- [Records provided]:
:::::
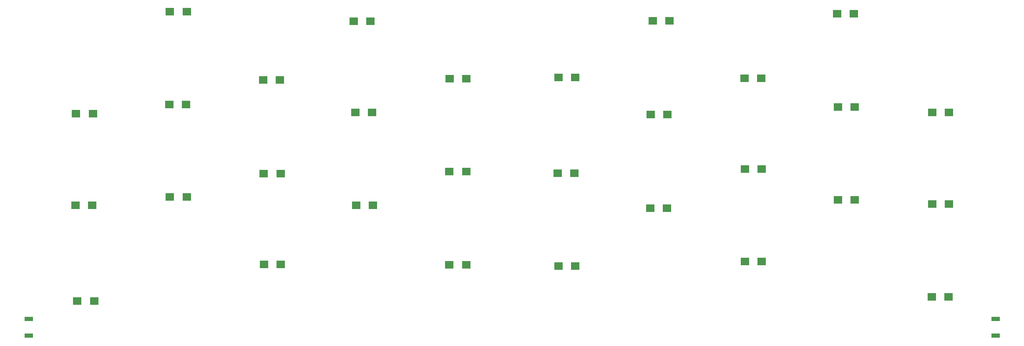
<source format=gtp>
G04 #@! TF.GenerationSoftware,KiCad,Pcbnew,(6.0.9)*
G04 #@! TF.CreationDate,2023-01-06T00:22:53-03:00*
G04 #@! TF.ProjectId,pulso - hybrid -rev2,70756c73-6f20-42d2-9068-796272696420,0.3*
G04 #@! TF.SameCoordinates,Original*
G04 #@! TF.FileFunction,Paste,Top*
G04 #@! TF.FilePolarity,Positive*
%FSLAX46Y46*%
G04 Gerber Fmt 4.6, Leading zero omitted, Abs format (unit mm)*
G04 Created by KiCad (PCBNEW (6.0.9)) date 2023-01-06 00:22:53*
%MOMM*%
%LPD*%
G01*
G04 APERTURE LIST*
%ADD10R,1.800000X1.500000*%
%ADD11R,1.700000X0.900000*%
G04 APERTURE END LIST*
D10*
X65575000Y-89725000D03*
X62175000Y-89725000D03*
X220350000Y-69675000D03*
X216950000Y-69675000D03*
X103825000Y-101675000D03*
X100425000Y-101675000D03*
X122375000Y-70775000D03*
X118975000Y-70775000D03*
X65675000Y-71100000D03*
X62275000Y-71100000D03*
X239425000Y-70850000D03*
X236025000Y-70850000D03*
X103775000Y-83225000D03*
X100375000Y-83225000D03*
D11*
X52631000Y-112783000D03*
X52631000Y-116183000D03*
D10*
X182325000Y-71275000D03*
X178925000Y-71275000D03*
X201425000Y-82325000D03*
X198025000Y-82325000D03*
X220325000Y-88550000D03*
X216925000Y-88550000D03*
X65925000Y-109200000D03*
X62525000Y-109200000D03*
X141450000Y-82850000D03*
X138050000Y-82850000D03*
X122525000Y-89725000D03*
X119125000Y-89725000D03*
X141525000Y-63975000D03*
X138125000Y-63975000D03*
X182250000Y-90275000D03*
X178850000Y-90275000D03*
D11*
X248916000Y-112783000D03*
X248916000Y-116183000D03*
D10*
X201375000Y-63900000D03*
X197975000Y-63900000D03*
X201450000Y-101100000D03*
X198050000Y-101100000D03*
X141450000Y-101775000D03*
X138050000Y-101775000D03*
X163600000Y-63675000D03*
X160200000Y-63675000D03*
X182725000Y-52225000D03*
X179325000Y-52225000D03*
X239425000Y-89450000D03*
X236025000Y-89450000D03*
X239400000Y-108300000D03*
X236000000Y-108300000D03*
X163400000Y-83175000D03*
X160000000Y-83175000D03*
X103625000Y-64250000D03*
X100225000Y-64250000D03*
X84725000Y-88025000D03*
X81325000Y-88025000D03*
X220175000Y-50775000D03*
X216775000Y-50775000D03*
X84725000Y-50325000D03*
X81325000Y-50325000D03*
X122025000Y-52275000D03*
X118625000Y-52275000D03*
X163600000Y-102075000D03*
X160200000Y-102075000D03*
X84625000Y-69200000D03*
X81225000Y-69200000D03*
M02*

</source>
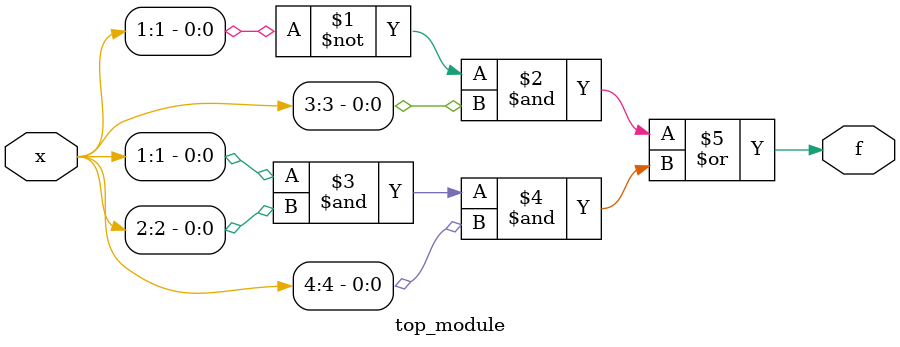
<source format=v>
module top_module (
    input [4:1] x, 
    output f );
    assign f = ~x[1]&x[3] | x[1]&x[2]&x[4];
endmodule

</source>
:::::
- [Instruction]: Nothing but the text of the listing should be set down, exactly, with the pictures left behind.

- [Task answer]:
<source format=gtp>
G04 #@! TF.GenerationSoftware,KiCad,Pcbnew,(6.0.9)*
G04 #@! TF.CreationDate,2023-01-06T00:22:53-03:00*
G04 #@! TF.ProjectId,pulso - hybrid -rev2,70756c73-6f20-42d2-9068-796272696420,0.3*
G04 #@! TF.SameCoordinates,Original*
G04 #@! TF.FileFunction,Paste,Top*
G04 #@! TF.FilePolarity,Positive*
%FSLAX46Y46*%
G04 Gerber Fmt 4.6, Leading zero omitted, Abs format (unit mm)*
G04 Created by KiCad (PCBNEW (6.0.9)) date 2023-01-06 00:22:53*
%MOMM*%
%LPD*%
G01*
G04 APERTURE LIST*
%ADD10R,1.800000X1.500000*%
%ADD11R,1.700000X0.900000*%
G04 APERTURE END LIST*
D10*
X65575000Y-89725000D03*
X62175000Y-89725000D03*
X220350000Y-69675000D03*
X216950000Y-69675000D03*
X103825000Y-101675000D03*
X100425000Y-101675000D03*
X122375000Y-70775000D03*
X118975000Y-70775000D03*
X65675000Y-71100000D03*
X62275000Y-71100000D03*
X239425000Y-70850000D03*
X236025000Y-70850000D03*
X103775000Y-83225000D03*
X100375000Y-83225000D03*
D11*
X52631000Y-112783000D03*
X52631000Y-116183000D03*
D10*
X182325000Y-71275000D03*
X178925000Y-71275000D03*
X201425000Y-82325000D03*
X198025000Y-82325000D03*
X220325000Y-88550000D03*
X216925000Y-88550000D03*
X65925000Y-109200000D03*
X62525000Y-109200000D03*
X141450000Y-82850000D03*
X138050000Y-82850000D03*
X122525000Y-89725000D03*
X119125000Y-89725000D03*
X141525000Y-63975000D03*
X138125000Y-63975000D03*
X182250000Y-90275000D03*
X178850000Y-90275000D03*
D11*
X248916000Y-112783000D03*
X248916000Y-116183000D03*
D10*
X201375000Y-63900000D03*
X197975000Y-63900000D03*
X201450000Y-101100000D03*
X198050000Y-101100000D03*
X141450000Y-101775000D03*
X138050000Y-101775000D03*
X163600000Y-63675000D03*
X160200000Y-63675000D03*
X182725000Y-52225000D03*
X179325000Y-52225000D03*
X239425000Y-89450000D03*
X236025000Y-89450000D03*
X239400000Y-108300000D03*
X236000000Y-108300000D03*
X163400000Y-83175000D03*
X160000000Y-83175000D03*
X103625000Y-64250000D03*
X100225000Y-64250000D03*
X84725000Y-88025000D03*
X81325000Y-88025000D03*
X220175000Y-50775000D03*
X216775000Y-50775000D03*
X84725000Y-50325000D03*
X81325000Y-50325000D03*
X122025000Y-52275000D03*
X118625000Y-52275000D03*
X163600000Y-102075000D03*
X160200000Y-102075000D03*
X84625000Y-69200000D03*
X81225000Y-69200000D03*
M02*

</source>
<source format=v>
module top_module (
    input [4:1] x, 
    output f );
    assign f = ~x[1]&x[3] | x[1]&x[2]&x[4];
endmodule

</source>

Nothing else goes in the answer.